Seeing is Believing, Hearing is Revealing
A MIT and Northwestern study finds humans are more adept at spotting political deepfakes than previously thought.
As artificial intelligence technologies advance, concerns grow about the potential for hyper-realistic deepfake content — media edited or generated with AI — to mislead viewers, especially voters, and undermine democracy. But new research published on September 2nd, 2024 in Nature Communications finds that individuals between the age of 18 and 65 are surprisingly adept at distinguishing real political speeches from AI-generated fakes. The research, conducted by scientists at MIT and Northwestern University, provides some reassurance about humans' ability to detect digital deception in an era of rapidly evolving AI.
"There's been a lot of concern that deepfakes would soon be indistinguishable from authentic videos," said Aruna Sankaranarayanan, lead graduate student on the project. "But our findings show that having sensory information — being able to both see and hear the content — actually helps people spot fakes more accurately than we previously thought."
The study involved experiments with over 40,000 participants who were asked to evaluate real and fabricated political speeches by prominent figures, such as President-elect Donald Trump and President Joe Biden. The speeches were presented in various formats, including text transcripts, audio clips, and videos.
Across multiple experiments, accuracy in distinguishing real from fake content increased significantly when participants had access to audio-visual information. In the experiment, accuracy rose from just 57% for text transcripts to 86% for videos with audio.
"We were surprised by how much the addition of audio improved people's ability to detect fakes," said Sankaranarayanan. "It seems that how something is said — the audio-visual cues — matters even more than what is said when it comes to judging authenticity."
Even when not explicitly asked to judge authenticity, participants were more likely to express suspicion about fabricated content when presented with video rather than just text or audio. This suggests that visual cues play an important role in triggering people's natural skepticism.
Sankaranarayanan noted that the findings may inform approaches to media literacy education and social media content moderation; providing full audio-visual content could be key in helping the public distinguish fact from fiction.
Interestingly, the study also found that deepfakes using audio generated by text-to-speech algorithms were harder for participants to detect than those using voice actors, demonstrating the rapid progress in AI voice synthesis technology. Nikhil Singh, a graduate student who worked on crafting the audio for the study, “spent a lot of effort into making these as realistic as possible,” Sankaranarayanan stated, “accounting for factors like environmental acoustics and how voices change when moving closer to or further from a microphone.”
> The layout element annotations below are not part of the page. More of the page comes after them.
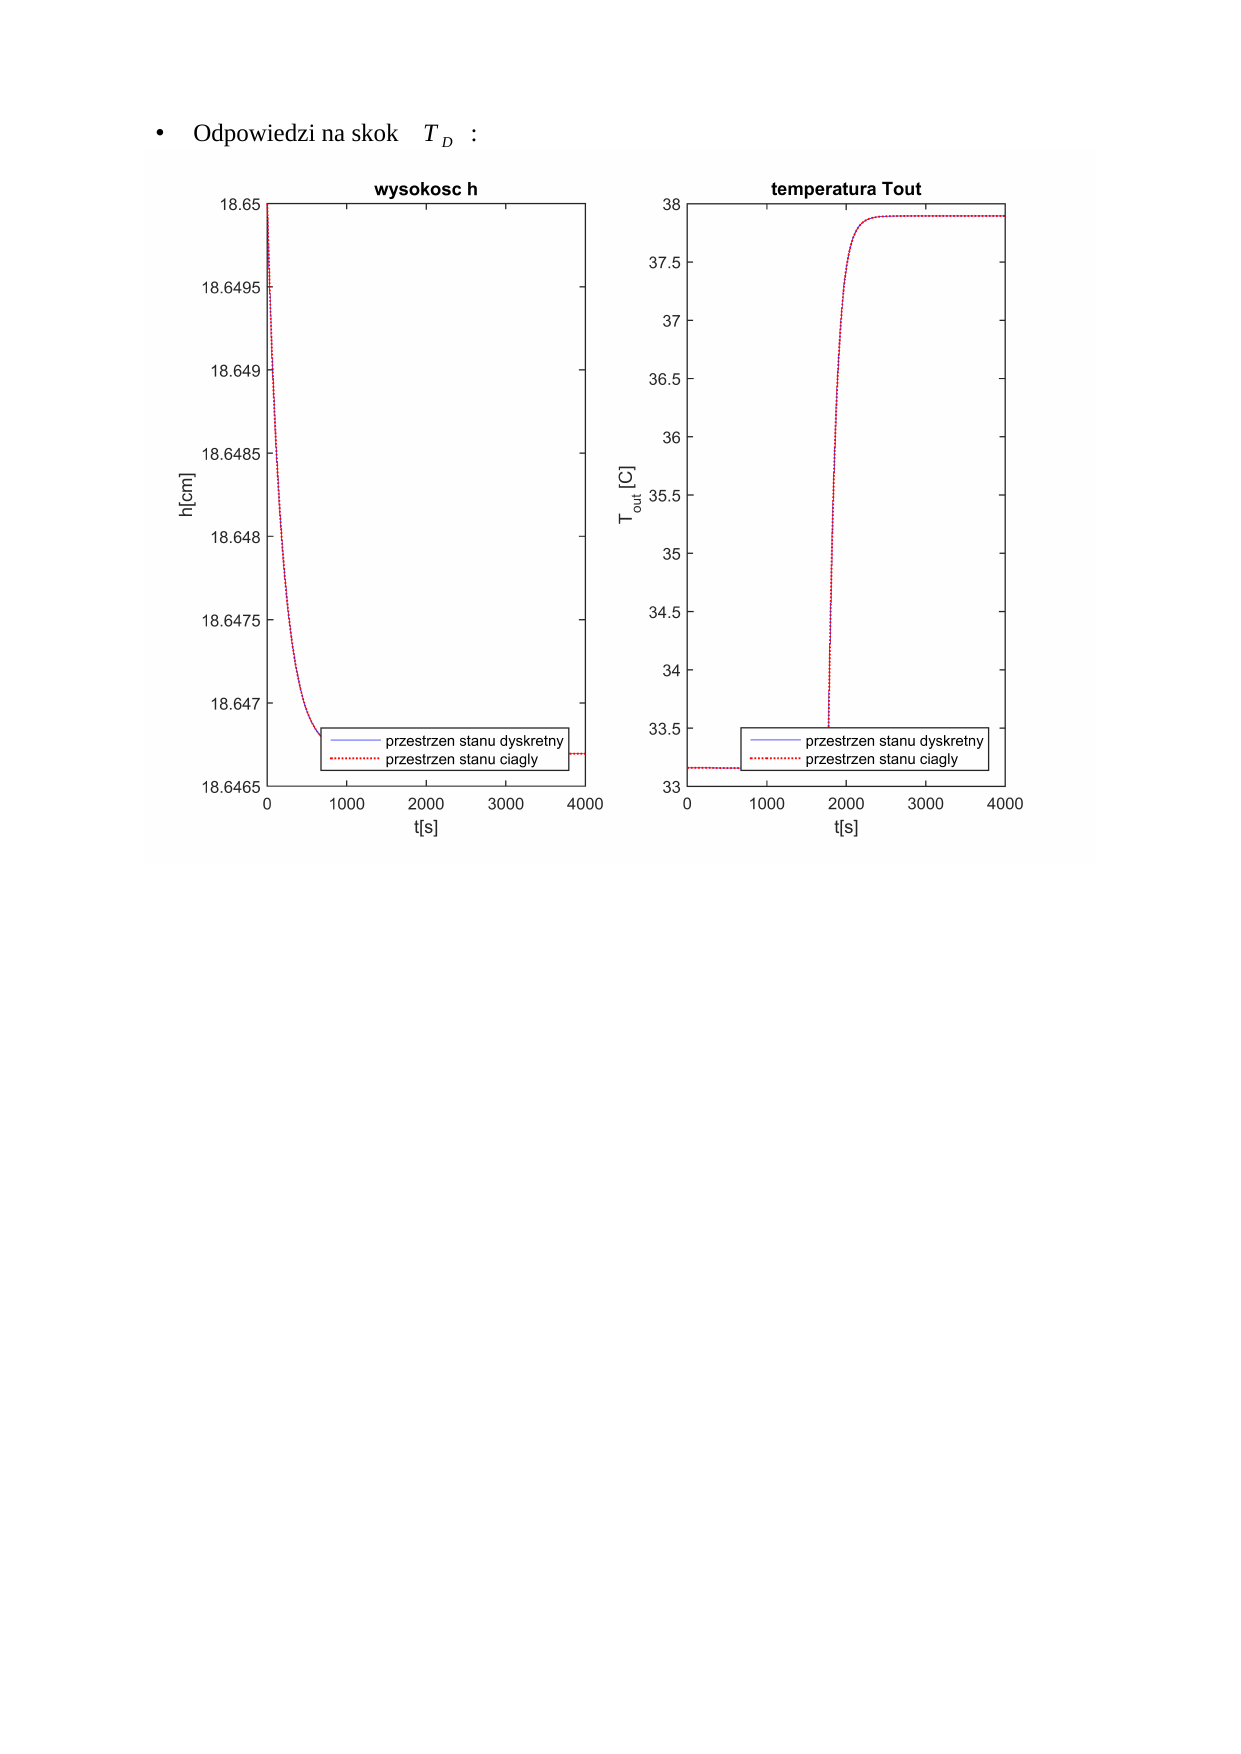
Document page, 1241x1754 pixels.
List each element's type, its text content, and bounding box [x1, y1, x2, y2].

list Odpowiedzi na skok : [156, 118, 1122, 151]
picture [143, 150, 1097, 865]
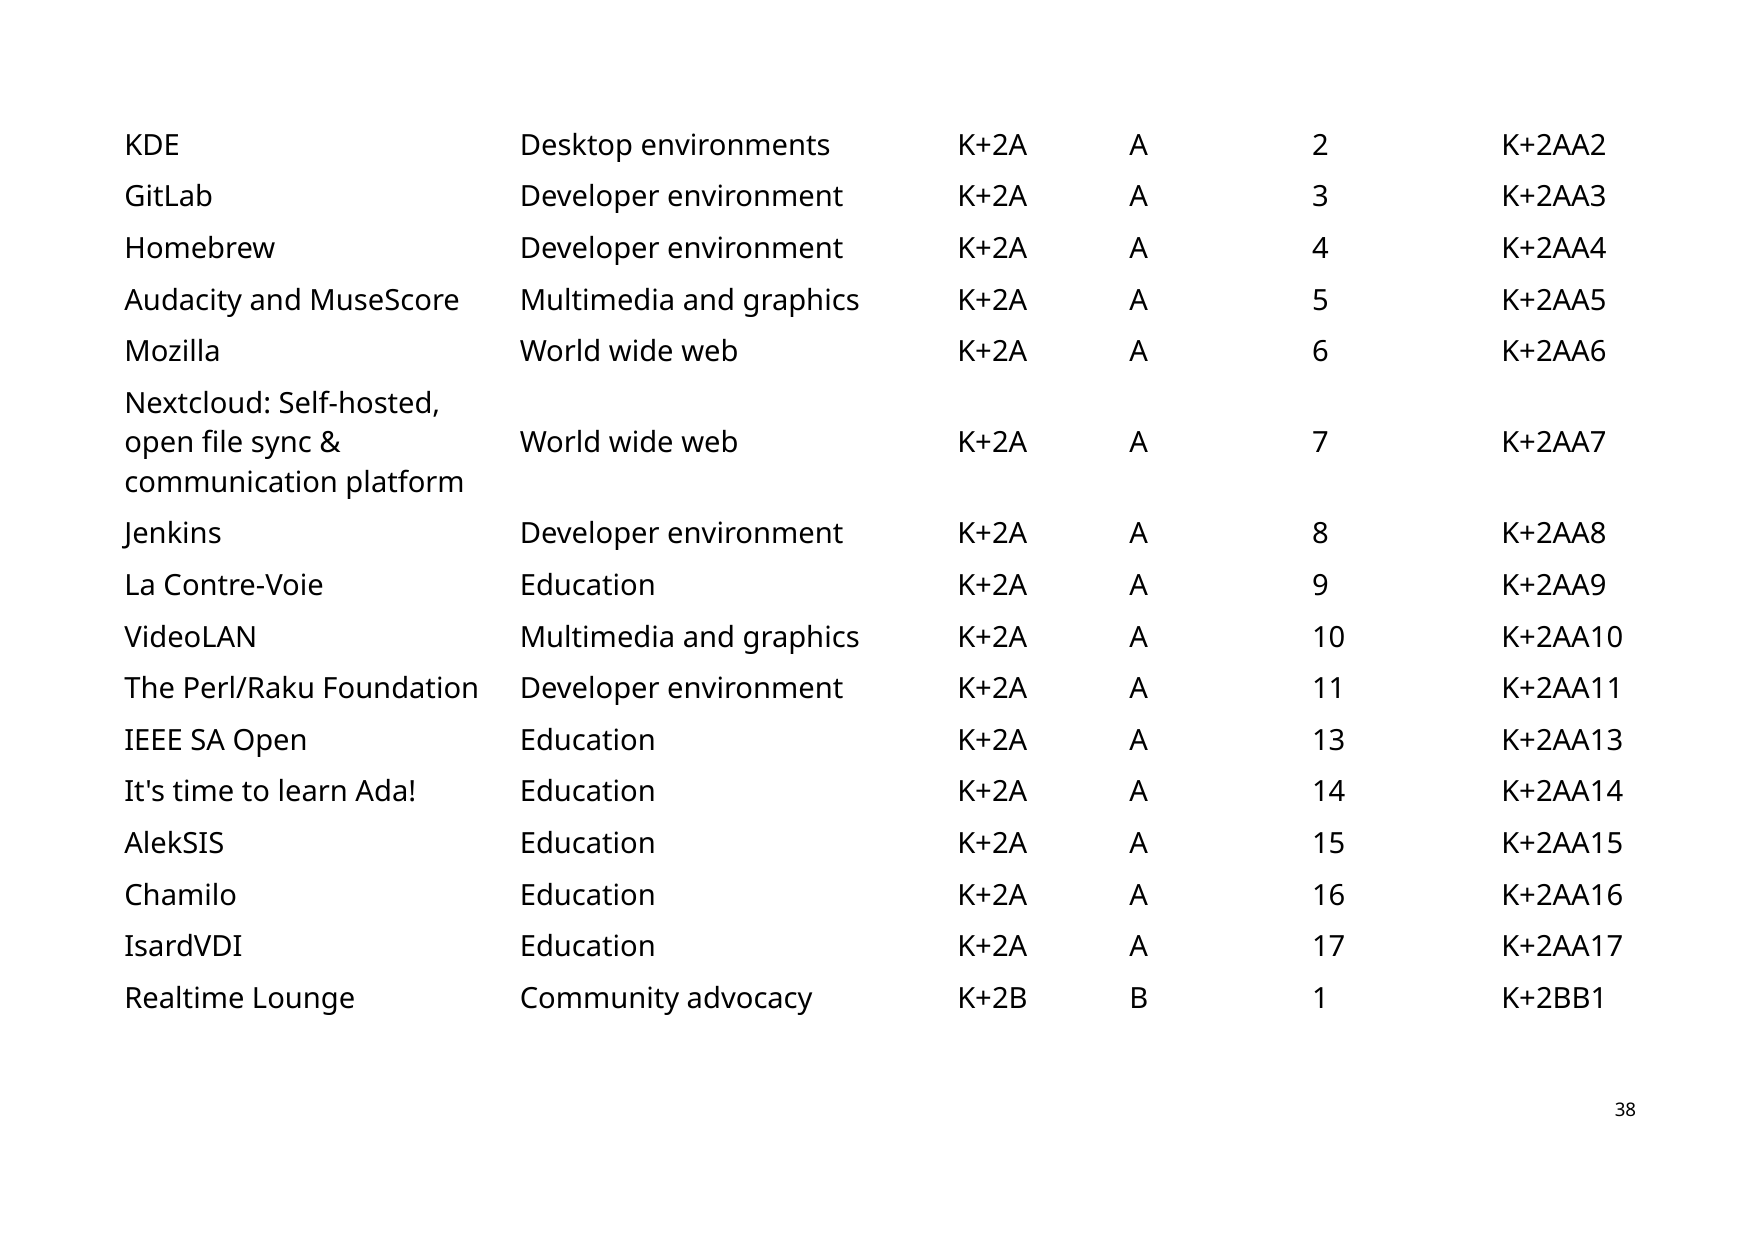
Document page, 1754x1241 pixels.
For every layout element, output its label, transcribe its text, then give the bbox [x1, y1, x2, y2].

The researchers examined how the prevalence of fake content affected people's ability to detect it, finding no significant overall difference in accuracy between groups exposed to high versus low rates of deepfakes. However, participants in the high-exposure group were less confident when identifying fakes — the experiment allowed the participants to list their levels of confidence. This suggests a possible desensitization effect, where individuals heavily exposed to deepfakes are less likely to identify them.
Even though the experiments showed average identification rates of 80%, the 20% is still enough to swing election results. Aya Schwartz, an undergraduate not involved in the study who studies misinformation and its consequences with Dr. Gillian Sinnott at Harvard University, comments: “A technology or policy that identifies deep fakes would allow people to feel more comfortable in determining if media is fact or fiction,” referencing the mistrust of media. “People are able to make informed choices when they believe what they see, a vital part of democracy.” The power of deepfakes, particularly their ability to compel and elicit a more emotional response, mean that just one solution is not sufficient to solve the problem.
The researchers behind the study acknowledged this limitation and emphasized that their work is just one piece of the puzzle in understanding and combating digital misinformation. "Our study focused on a specific context — political speeches by well-known figures," Sankaranarayanan explained. "The dynamics could be different for less prominent individuals or different types of media content."
The team is now exploring how factors such as political affiliation and media literacy affect people's ability to detect deepfakes. They're also investigating how exposure to fabricated content might influence political attitudes and voting behavior.
As AI continues to evolve, staying ahead of misuse remains a challenge. Harnessing our natural perceptual abilities, particularly our capacity to integrate visual and auditory information, could be a powerful tool in that effort. "The human brain is remarkably good at detecting subtle inconsistencies," Sankaranarayanan noted. "By understanding and leveraging these capabilities, we may be able to build more effective defenses against digital deception."
In an era where seeing is no longer always believing, it seems that seeing and hearing together might be our best bet for discerning truth from fiction in the digital age.